# b13 clear taillights



## sentra94casper (Jul 4, 2002)

I was wondering if any one know where this e-bay sell got these lights?
http://cgi.ebay.com/ebaymotors/ws/eBayISAPI.dll?ViewItem&category=33716&item=2460224627


----------



## darufone (Dec 19, 2003)

I was wondering the same thing. They are probably manufacturing it themselves or with help. Knowing the demand is high, they post it on eBay, get to almost $200 and keep doing that until the demand slows down, then put in on a website for sale for ~$100-$150. What a marketing strategy. With that said, I still want a pair, but may have to wait until the prices drop.


----------



## NotAnotherHonda (Aug 7, 2003)

dont do it!!! ahhhhh...the bulbs look pink when you brake and use turn signals!!!


----------



## pc080189 (Jun 7, 2002)

I believe the now defunct Nis-Nacks had those a few years ago.

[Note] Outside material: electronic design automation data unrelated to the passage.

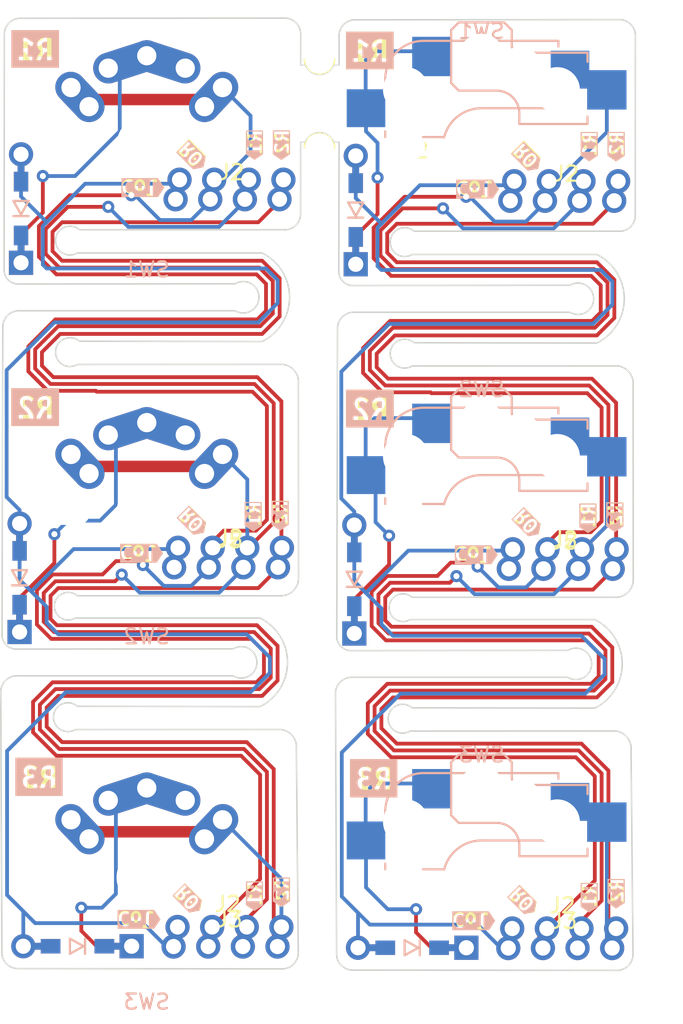
<source format=kicad_pcb>
(kicad_pcb (version 20211014) (generator pcbnew)

  (general
    (thickness 1.6)
  )

  (paper "A4")
  (layers
    (0 "F.Cu" signal)
    (31 "B.Cu" signal)
    (32 "B.Adhes" user "B.Adhesive")
    (33 "F.Adhes" user "F.Adhesive")
    (34 "B.Paste" user)
    (35 "F.Paste" user)
    (36 "B.SilkS" user "B.Silkscreen")
    (37 "F.SilkS" user "F.Silkscreen")
    (38 "B.Mask" user)
    (39 "F.Mask" user)
    (40 "Dwgs.User" user "User.Drawings")
    (41 "Cmts.User" user "User.Comments")
    (42 "Eco1.User" user "User.Eco1")
    (43 "Eco2.User" user "User.Eco2")
    (44 "Edge.Cuts" user)
    (45 "Margin" user)
    (46 "B.CrtYd" user "B.Courtyard")
    (47 "F.CrtYd" user "F.Courtyard")
    (48 "B.Fab" user)
    (49 "F.Fab" user)
    (50 "User.1" user)
    (51 "User.2" user)
    (52 "User.3" user)
    (53 "User.4" user)
    (54 "User.5" user)
    (55 "User.6" user)
    (56 "User.7" user)
    (57 "User.8" user)
    (58 "User.9" user)
  )

  (setup
    (pad_to_mask_clearance 0)
    (pcbplotparams
      (layerselection 0x00010fc_ffffffff)
      (disableapertmacros false)
      (usegerberextensions false)
      (usegerberattributes true)
      (usegerberadvancedattributes true)
      (creategerberjobfile true)
      (svguseinch false)
      (svgprecision 6)
      (excludeedgelayer true)
      (plotframeref false)
      (viasonmask false)
      (mode 1)
      (useauxorigin false)
      (hpglpennumber 1)
      (hpglpenspeed 20)
      (hpglpendiameter 15.000000)
      (dxfpolygonmode true)
      (dxfimperialunits true)
      (dxfusepcbnewfont true)
      (psnegative false)
      (psa4output false)
      (plotreference true)
      (plotvalue true)
      (plotinvisibletext false)
      (sketchpadsonfab false)
      (subtractmaskfromsilk false)
      (outputformat 1)
      (mirror false)
      (drillshape 1)
      (scaleselection 1)
      (outputdirectory "")
    )
  )

  (net 0 "")
  (net 1 "Net-(D1-Pad1)")
  (net 2 "col0")
  (net 3 "Net-(D2-Pad1)")
  (net 4 "Net-(D3-Pad1)")
  (net 5 "row_0")
  (net 6 "row_1")
  (net 7 "row_2")

  (footprint "Alaa:4x2THT" (layer "F.Cu") (at 219.874672 103.013976))

  (footprint "kibuzzard-6399CA4F" (layer "F.Cu") (at 223.178917 100.881108 -90))

  (footprint "kibuzzard-6399CA4F" (layer "F.Cu") (at 201.171491 76.354194 -90))

  (footprint "kibuzzard-6399CA4F" (layer "F.Cu") (at 223.266 125.73 -90))

  (footprint "kibuzzard-6399CA47" (layer "F.Cu") (at 199.321354 100.857223 -90))

  (footprint "kibuzzard-6399CA4F" (layer "F.Cu") (at 201.084408 100.781302 -90))

  (footprint "Alaa:Kailh_MX-CHOC" (layer "F.Cu") (at 192.281491 100.552194))

  (footprint "kibuzzard-63982C97" (layer "F.Cu") (at 207.01 93.726))

  (footprint "Alaa:Kailh_hotswap_only_MX-CHOC" (layer "F.Cu") (at 214.376 124.75))

  (footprint "Alaa:4x2THT" (layer "F.Cu") (at 219.973641 78.738932))

  (footprint "kibuzzard-6399CA1D" (layer "F.Cu") (at 217.467974 101.311327 -45))

  (footprint "Alaa:Kailh_MX-CHOC" (layer "F.Cu") (at 192.281491 124.650194))

  (footprint "kibuzzard-6399CA4F" (layer "F.Cu") (at 201.171491 125.630194 -90))

  (footprint "kibuzzard-6399CA47" (layer "F.Cu") (at 221.488 125.984 -90))

  (footprint "kibuzzard-6399CA3A" (layer "F.Cu") (at 191.773491 127.408194))

  (footprint "kibuzzard-6399CA47" (layer "F.Cu") (at 199.393491 76.354194 -90))

  (footprint "kibuzzard-6399CA3A" (layer "F.Cu") (at 191.942075 103.26368))

  (footprint "Alaa:4x2THT" (layer "F.Cu") (at 197.745491 127.926194))

  (footprint "kibuzzard-63982CB3" (layer "F.Cu") (at 185.169491 118.010194))

  (footprint "kibuzzard-6399CA3A" (layer "F.Cu") (at 214.036584 103.363486))

  (footprint "kibuzzard-63982C76" (layer "F.Cu") (at 184.915491 70.004194))

  (footprint "kibuzzard-6399CA1D" (layer "F.Cu") (at 195.360428 77.032156 -45))

  (footprint "kibuzzard-63982CB3" (layer "F.Cu") (at 207.264 118.11))

  (footprint "kibuzzard-6399CA1D" (layer "F.Cu") (at 195.373465 101.211521 -45))

  (footprint "kibuzzard-63982C76" (layer "F.Cu") (at 207.01 70.104))

  (footprint "Alaa:Kailh_hotswap_only_MX-CHOC" (layer "F.Cu") (at 214.376 100.652))

  (footprint "kibuzzard-6399CA1D" (layer "F.Cu") (at 217.200937 126.238 -45))

  (footprint "kibuzzard-6399CA1D" (layer "F.Cu") (at 195.106428 126.138194 -45))

  (footprint "Alaa:4x2THT" (layer "F.Cu") (at 219.84 128.026))

  (footprint "kibuzzard-6399CA3A" (layer "F.Cu") (at 192.027491 79.148194))

  (footprint "Alaa:4x2THT" (layer "F.Cu") (at 197.780163 102.91417))

  (footprint "kibuzzard-63982C97" (layer "F.Cu") (at 184.915491 93.626194))

  (footprint "kibuzzard-6399CA3A" (layer "F.Cu") (at 213.868 127.508))

  (footprint "kibuzzard-6399CA47" (layer "F.Cu") (at 221.415863 100.957029 -90))

  (footprint "kibuzzard-63982C97" (layer "F.Cu") (at 207.01 93.726))

  (footprint "kibuzzard-6399CA4F" (layer "F.Cu") (at 223.266 76.454 -90))

  (footprint "kibuzzard-6399CA47" (layer "F.Cu") (at 221.488 76.454 -90))

  (footprint "kibuzzard-6399CA47" (layer "F.Cu") (at 199.393491 125.884194 -90))

  (footprint "kibuzzard-6399CA3A" (layer "F.Cu") (at 214.122 79.248))

  (footprint "kibuzzard-63982C97" (layer "F.Cu") (at 184.915491 93.626194))

  (footprint "Alaa:4x2THT" (layer "F.Cu")
    (tedit 0) (tstamp e26b2842-9809-442a-be38-9e5320ebc02c)
    (at 197.879132 78.639126)
    (property "Sheetfile" "column.kicad_sch")
    (property "Sheetname" "")
    (attr through_hole)
    (fp_text reference "J2" (at 0 -0.5 unlocked) (laye
... [269309 chars truncated]
</source>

And yes the look pink with the lights one. I rmember Hondas running around with those before Altezza lights became "cool"


----------



## samo (Apr 30, 2002)

If you do wind up getting those, invest in a set of Hiper Industries Xenon Red bulbs. They're the only bulbs I've ever found that actually shine red instead of pink.


----------



## G_Funk013 (Jul 9, 2002)

Or get some LED bulbs.


----------